Use of a Specific Probe for Ovalbumin Messenger RNA to Quantitate Estrogen-Induced Gene Transcripts

DNA complementary to purified ovalbumin messenger RNA (cDNA_ov) was synthesized in vitro using RNA-directed DNA polymerase from avian myeloblastosis virus. This cDNA_ov was then employed in hybridization assays to determine the effect of estrogen on the number of ovalbumin mRNA (cDNA_ov) molecules per tubular gland cell of the chick oviduct.
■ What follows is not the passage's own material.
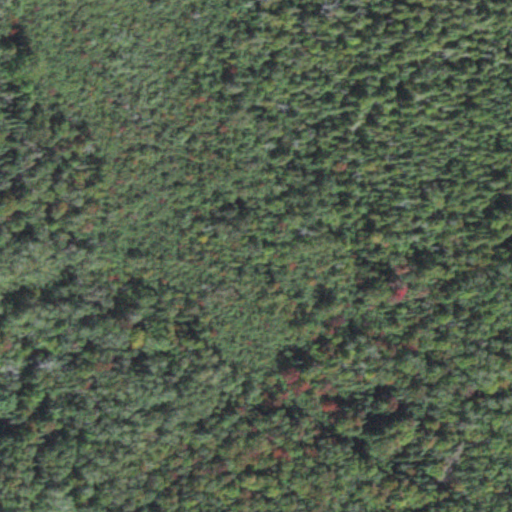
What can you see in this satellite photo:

The changes in mRNA_oV were measured in immature chicks during primary stimulation, after hormone withdrawal and again following secondary stimulation of the chick oviduct with estrogen. The number of mRNA_ov per tubular gland cell was also determined for egg-laying hen. Daily estrogen administration to the immature chick resulted in the growth of the oviduct, differentiation of epithelial cells to tubular glands, and a corresponding increase in the concentration of mRNA_oV in the tubular gland cell from essentially zero before estrogen administration to 48,000 molecules per cell after 18 days of estrogen treatment. Upon withdrawal of estrogen from the chick, the mRNA_ov concentration decreased to a level of 0–10 molecules/tubular gland cell after 12 days. Readministration of a single dose of estrogen to these chicks resulted in a dramatic and rapid increase in the concentration of mRNA_ov. Within 30 min, the mRNA_ov concentration approximately doubled and by 29 hr the tubular gland cell concentration had reached 17,000 molecules. The initial transcription rate for the ovalbumin gene was 12 mRNA_ov molecules/min. With these data, we have calculated that the half-life of the ovalbumin messenger RNA should be on the order of 40–60 hr and that the steady-state concentration of mRNA_0V per tubular gland cell was 50,000 molecules. Similarly, each messenger RNA molecule was translated approximately 50,000 times during its lifetime in order to effect the necessary quantity of ovalbumin required for egg production. These data substantiate the hypothesis that estrogen exerts its primary action at the level of transcription to effect the synthesis of nascent mRNA molecules which in turn code for synthesis of hormone-induced proteins.